◆ **RECORDS TO USE**:
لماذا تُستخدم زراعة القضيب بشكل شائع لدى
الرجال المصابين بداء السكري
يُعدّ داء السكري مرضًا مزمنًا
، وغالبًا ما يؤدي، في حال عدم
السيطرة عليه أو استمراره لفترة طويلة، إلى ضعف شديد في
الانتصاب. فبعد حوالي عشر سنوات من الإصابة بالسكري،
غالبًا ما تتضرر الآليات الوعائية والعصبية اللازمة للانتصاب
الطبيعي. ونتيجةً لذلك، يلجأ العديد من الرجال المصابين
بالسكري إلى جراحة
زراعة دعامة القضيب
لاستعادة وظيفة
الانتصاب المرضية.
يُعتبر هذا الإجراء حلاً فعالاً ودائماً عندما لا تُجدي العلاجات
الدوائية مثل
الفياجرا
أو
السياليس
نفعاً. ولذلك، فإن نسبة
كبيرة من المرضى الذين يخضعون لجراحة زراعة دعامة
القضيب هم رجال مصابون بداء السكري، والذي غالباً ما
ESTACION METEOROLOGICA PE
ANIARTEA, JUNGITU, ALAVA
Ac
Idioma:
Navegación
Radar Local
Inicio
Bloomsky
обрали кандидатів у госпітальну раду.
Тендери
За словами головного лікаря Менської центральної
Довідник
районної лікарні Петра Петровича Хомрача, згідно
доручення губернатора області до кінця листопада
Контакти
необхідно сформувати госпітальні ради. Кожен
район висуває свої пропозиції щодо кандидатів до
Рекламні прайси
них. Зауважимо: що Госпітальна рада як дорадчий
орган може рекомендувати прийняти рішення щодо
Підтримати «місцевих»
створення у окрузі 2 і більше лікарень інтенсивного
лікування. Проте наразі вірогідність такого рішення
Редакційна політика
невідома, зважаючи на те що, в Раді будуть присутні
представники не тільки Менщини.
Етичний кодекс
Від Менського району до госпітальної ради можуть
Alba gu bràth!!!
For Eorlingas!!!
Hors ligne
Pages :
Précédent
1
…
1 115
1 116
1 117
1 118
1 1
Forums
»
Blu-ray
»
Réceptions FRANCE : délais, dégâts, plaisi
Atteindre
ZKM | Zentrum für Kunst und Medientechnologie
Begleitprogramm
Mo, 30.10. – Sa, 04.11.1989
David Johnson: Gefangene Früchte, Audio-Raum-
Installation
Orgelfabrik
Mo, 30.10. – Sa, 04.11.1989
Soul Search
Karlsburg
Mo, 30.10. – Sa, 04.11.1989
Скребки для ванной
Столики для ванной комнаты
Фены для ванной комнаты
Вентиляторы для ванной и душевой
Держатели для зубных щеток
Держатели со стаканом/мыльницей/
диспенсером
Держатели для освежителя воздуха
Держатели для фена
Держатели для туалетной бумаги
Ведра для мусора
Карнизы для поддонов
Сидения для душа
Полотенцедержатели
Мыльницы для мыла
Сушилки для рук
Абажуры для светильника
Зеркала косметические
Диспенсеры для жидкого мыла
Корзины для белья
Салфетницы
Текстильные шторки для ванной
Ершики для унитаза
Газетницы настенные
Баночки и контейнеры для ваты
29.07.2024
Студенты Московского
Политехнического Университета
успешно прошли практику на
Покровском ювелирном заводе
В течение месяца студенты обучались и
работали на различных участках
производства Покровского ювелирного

◆ **WORK INSTRUCTIONS**: In the entries above, the lines between the one holding "Ведра для мусора" and the one holding "Покровском ювелирном заводе", inclusive, are to be printed exactly as written, and those alone.

◆ **WRITTEN ANSWER**:
Ведра для мусора
Карнизы для поддонов
Сидения для душа
Полотенцедержатели
Мыльницы для мыла
Сушилки для рук
Абажуры для светильника
Зеркала косметические
Диспенсеры для жидкого мыла
Корзины для белья
Салфетницы
Текстильные шторки для ванной
Ершики для унитаза
Газетницы настенные
Баночки и контейнеры для ваты
29.07.2024
Студенты Московского
Политехнического Университета
успешно прошли практику на
Покровском ювелирном заводе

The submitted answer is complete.